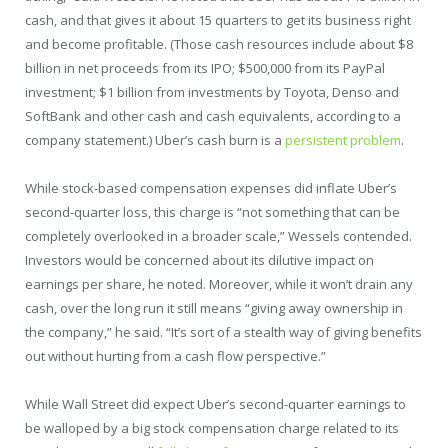
cash, and that gives it about 15 quarters to get its business right
and become profitable. (Those cash resources include about $8
billion in net proceeds from its IPO; $500,000 from its PayPal
investment; $1 billion from investments by Toyota, Denso and
SoftBank and other cash and cash equivalents, according to a
company statement.) Uber’s cash burn is a
persistent problem
.
While stock-based compensation expenses did inflate Uber’s
second-quarter loss, this charge is “not something that can be
completely overlooked in a broader scale,” Wessels contended.
Investors would be concerned about its dilutive impact on
earnings per share, he noted. Moreover, while it won’t drain any
cash, over the long run it still means “giving away ownership in
the company,” he said. “It’s sort of a stealth way of giving benefits
out without hurting from a cash flow perspective.”
While Wall Street did expect Uber’s second-quarter earnings to
be walloped by a big stock compensation charge related to its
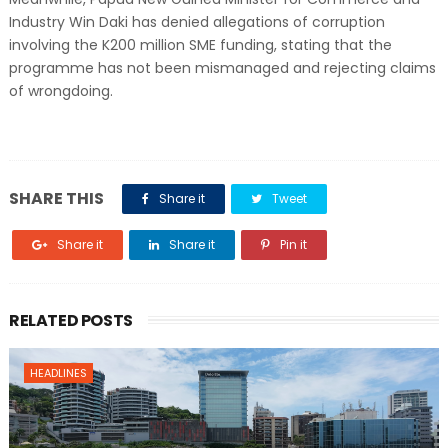
Industry Win Daki has denied allegations of corruption
involving the K200 million SME funding, stating that the
programme has not been mismanaged and rejecting claims
of wrongdoing.
SHARE THIS
Share it
Tweet
Share it
Share it
Pin it
RELATED POSTS
HEADLINES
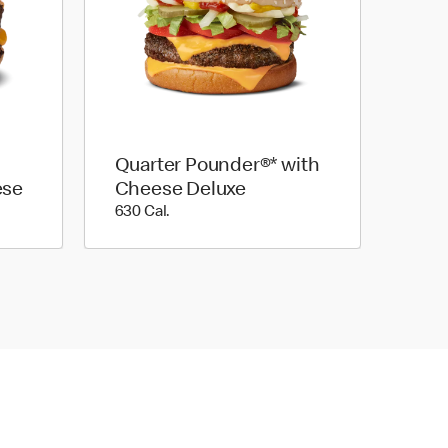
Quarter Pounder®* with
ese
Cheese Deluxe
630 Cal.
630 Cal.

- - - - -

Go through the entries and return each line where the word "charge" occurs.

second-quarter loss, this charge is “not something that can be
be walloped by a big stock compensation charge related to its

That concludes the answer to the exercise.